This invention relates in general to the field of rotary drill bits used in drilling a borehole in the earth and in particular to a rotary cone drill bit with an integral stabilizer and an angled ramp formed on the exterior of each support arm.

Various types of rotary drill bits or rock bits may be used to form a borehole in the earth. Examples of such rock bits include roller cone bits or rotary cone bits used in drilling oil and gas wells. A typical roller cone bit comprises a bit body with an upper end adapted for connection to a drill string. A plurality of support arms, typically three, depend from the lower end portion of the bit body with each arm having a spindle protruding radially inward and downward with respect to a projected rotational axis of the bit body.

Conventional roller cone bits are typically constructed in three segments. The segments may be positioned together longitudinally with a welding groove between each segment. The segments may then be welded with each other using conventional techniques to form the bit body. Each segment also includes an associated support arm extending from the bit body. An enlarged cavity or passageway is typically formed in the bit body to receive drilling fluids from the drill string. U.S. Pat. No. 4,054,772 entitled, Positioning System for Rock Bit Welding shows a method and apparatus for constructing a three cone rotary rock bit from three individual segments. U.S. Pat. No. 4,054,772 is incorporated by reference for all purposes within this application.

● **SUPPLIED DATA**

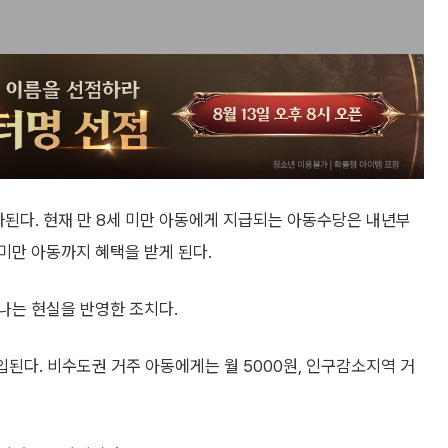
화된다. 현재 만 8세 미만 아동에게 지급되는 아동수당은 내년부
세 미만 아동까지 혜택을 받게 된다.
나는 현실을 반영한 조치다.
입된다. 비수도권 거주 아동에게는 월 5000원, 인구감소지역 거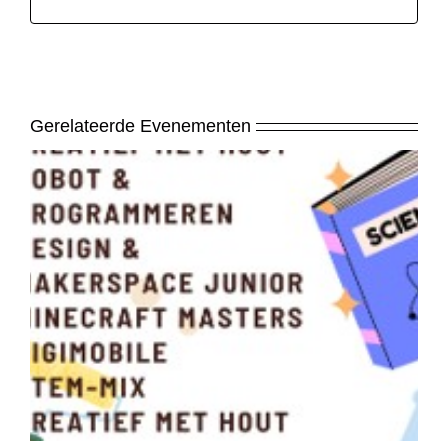
Gerelateerde Evenementen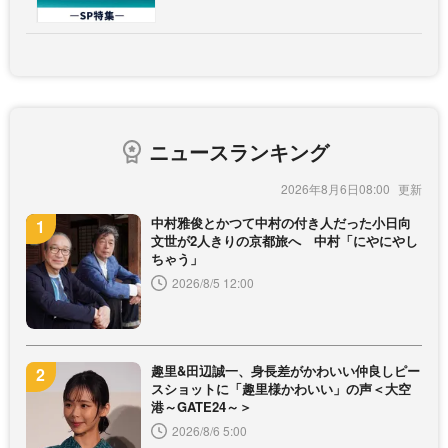
ニュースランキング
2026年8月6日08:00
中村雅俊とかつて中村の付き人だった小日向
文世が2人きりの京都旅へ 中村「にやにやし
ちゃう」
2026/8/5 12:00
趣里&田辺誠一、身長差がかわいい仲良しピー
スショットに「趣里様かわいい」の声＜大空
港～GATE24～＞
2026/8/6 5:00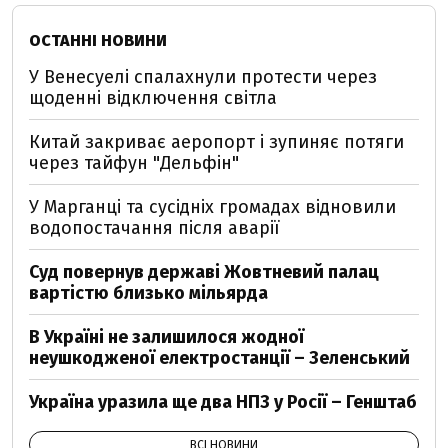
ОСТАННІ НОВИНИ
У Венесуелі спалахнули протести через
щоденні відключення світла
Китай закриває аеропорт і зупиняє потяги
через тайфун "Дельфін"
У Марганці та сусідніх громадах відновили
водопостачання після аварії
Суд повернув державі Жовтневий палац
вартістю близько мільярда
В Україні не залишилося жодної
неушкодженої електростанції – Зеленський
Україна уразила ще два НПЗ у Росії – Генштаб
ВСІ НОВИНИ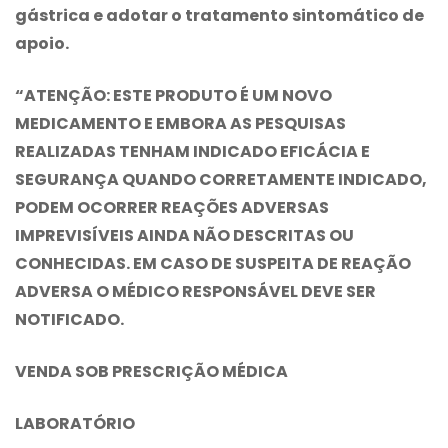
gástrica e adotar o tratamento sintomático de
apoio.
“ATENÇÃO: ESTE PRODUTO É UM NOVO
MEDICAMENTO E EMBORA AS PESQUISAS
REALIZADAS TENHAM INDICADO EFICÁCIA E
SEGURANÇA QUANDO CORRETAMENTE INDICADO,
PODEM OCORRER REAÇÕES ADVERSAS
IMPREVISÍVEIS AINDA NÃO DESCRITAS OU
CONHECIDAS. EM CASO DE SUSPEITA DE REAÇÃO
ADVERSA O MÉDICO RESPONSÁVEL DEVE SER
NOTIFICADO.
VENDA SOB PRESCRIÇÃO MÉDICA
LABORATÓRIO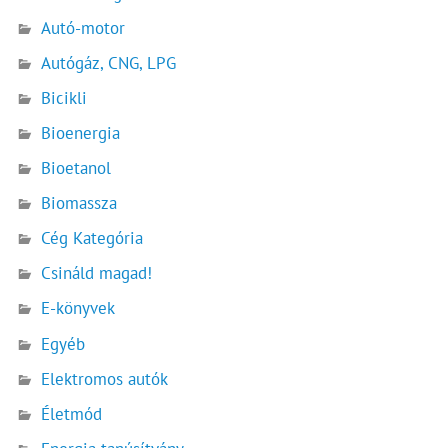
Autó-motor
Autógáz, CNG, LPG
Bicikli
Bioenergia
Bioetanol
Biomassza
Cég Kategória
Csináld magad!
E-könyvek
Egyéb
Elektromos autók
Életmód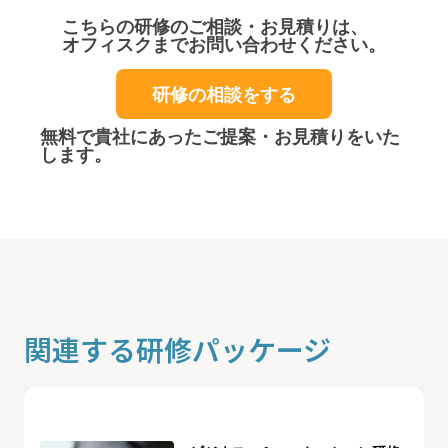
こちらの研修のご相談・お見積りは、
オフィスクまでお問い合わせください。
研修の相談をする
無料で貴社にあったご提案・お見積りをいた
します。
関連する研修パッケージ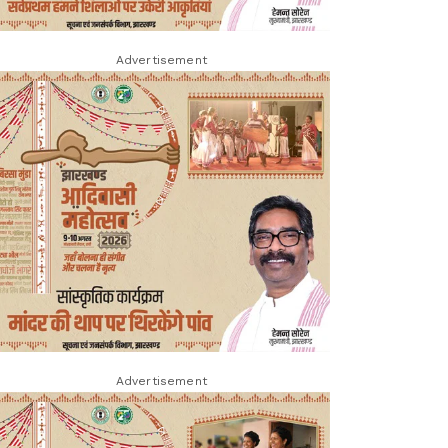
Advertisement
Advertisement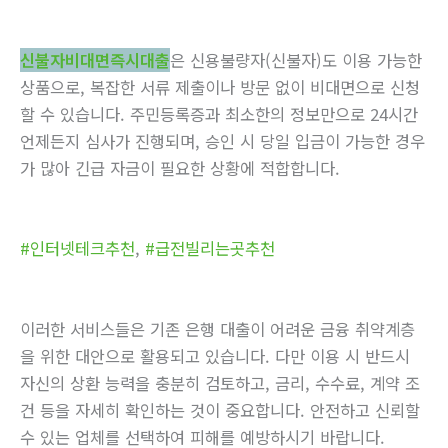
신불자비대면즉시대출
은 신용불량자(신불자)도 이용 가능한
상품으로, 복잡한 서류 제출이나 방문 없이 비대면으로 신청
할 수 있습니다. 주민등록증과 최소한의 정보만으로 24시간
언제든지 심사가 진행되며, 승인 시 당일 입금이 가능한 경우
가 많아 긴급 자금이 필요한 상황에 적합합니다.
#인터넷테크추천
,
#급전빌리는곳추천
이러한 서비스들은 기존 은행 대출이 어려운 금융 취약계층
을 위한 대안으로 활용되고 있습니다. 다만 이용 시 반드시
자신의 상환 능력을 충분히 검토하고, 금리, 수수료, 계약 조
건 등을 자세히 확인하는 것이 중요합니다. 안전하고 신뢰할
수 있는 업체를 선택하여 피해를 예방하시기 바랍니다.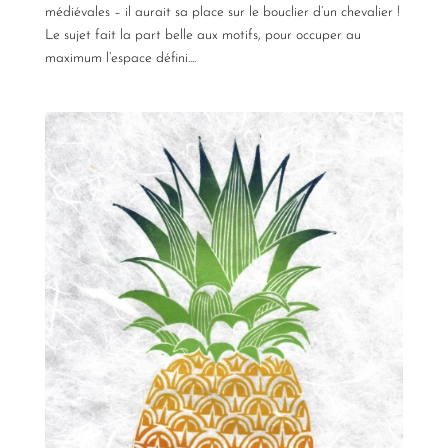
médiévales – il aurait sa place sur le bouclier d’un chevalier !
Le sujet fait la part belle aux motifs, pour occuper au
maximum l’espace défini....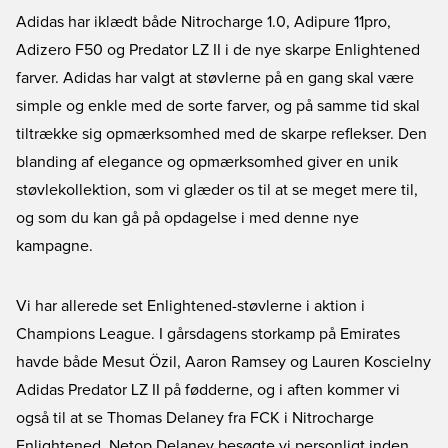
Adidas har iklædt både Nitrocharge 1.0, Adipure 11pro,
Adizero F50 og Predator LZ II i de nye skarpe Enlightened
farver. Adidas har valgt at støvlerne på en gang skal være
simple og enkle med de sorte farver, og på samme tid skal
tiltrække sig opmærksomhed med de skarpe reflekser. Den
blanding af elegance og opmærksomhed giver en unik
støvlekollektion, som vi glæder os til at se meget mere til,
og som du kan gå på opdagelse i med denne nye
kampagne.
Vi har allerede set Enlightened-støvlerne i aktion i
Champions League. I gårsdagens storkamp på Emirates
havde både Mesut Özil, Aaron Ramsey og Lauren Koscielny
Adidas Predator LZ II på fødderne, og i aften kommer vi
også til at se Thomas Delaney fra FCK i Nitrocharge
Enlightened. Netop Delaney besøgte vi personligt inden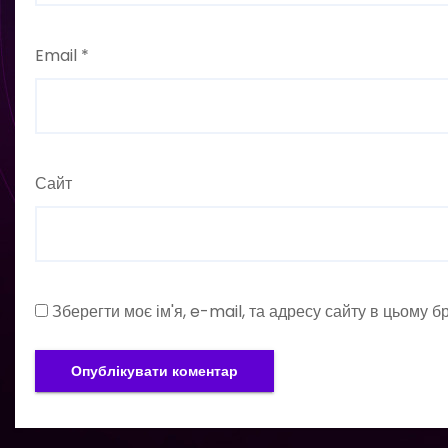
Email
*
Сайт
Зберегти моє ім'я, e-mail, та адресу сайту в цьому 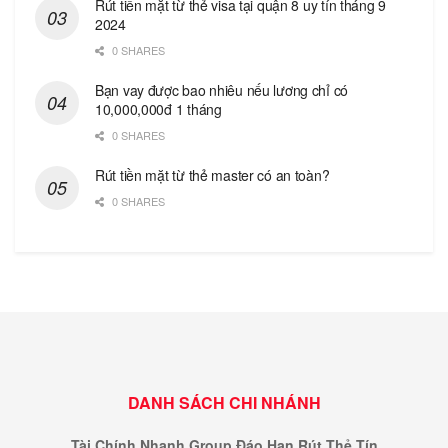
Rút tiền mặt từ thẻ visa tại quận 8 uy tín tháng 9
2024
0 SHARES
Bạn vay được bao nhiêu nếu lương chỉ có
10,000,000đ 1 tháng
0 SHARES
Rút tiền mặt từ thẻ master có an toàn?
0 SHARES
DANH SÁCH CHI NHÁNH
Tài Chính Nhanh Group Đáo Hạn Rút Thẻ Tín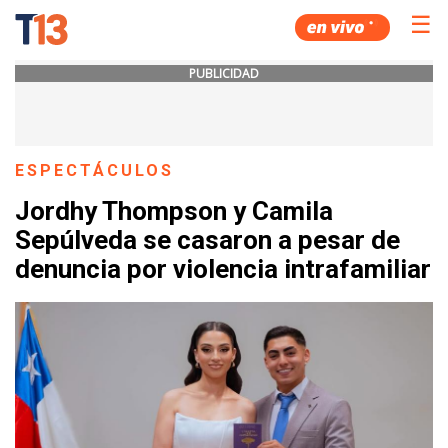
☰
PUBLICIDAD
ESPECTÁCULOS
Jordhy Thompson y Camila
Sepúlveda se casaron a pesar de
denuncia por violencia intrafamiliar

● **TO DO**
Please reproduce the drill bit passage word for word, from start to finish.

● **EXERCISE SOLUTION**
This invention relates in general to the field of rotary drill bits used in drilling a borehole in the earth and in particular to a rotary cone drill bit with an integral stabilizer and an angled ramp formed on the exterior of each support arm.

Various types of rotary drill bits or rock bits may be used to form a borehole in the earth. Examples of such rock bits include roller cone bits or rotary cone bits used in drilling oil and gas wells. A typical roller cone bit comprises a bit body with an upper end adapted for connection to a drill string. A plurality of support arms, typically three, depend from the lower end portion of the bit body with each arm having a spindle protruding radially inward and downward with respect to a projected rotational axis of the bit body.

Conventional roller cone bits are typically constructed in three segments. The segments may be positioned together longitudinally with a welding groove between each segment. The segments may then be welded with each other using conventional techniques to form the bit body. Each segment also includes an associated support arm extending from the bit body. An enlarged cavity or passageway is typically formed in the bit body to receive drilling fluids from the drill string. U.S. Pat. No. 4,054,772 entitled, Positioning System for Rock Bit Welding shows a method and apparatus for constructing a three cone rotary rock bit from three individual segments. U.S. Pat. No. 4,054,772 is incorporated by reference for all purposes within this application.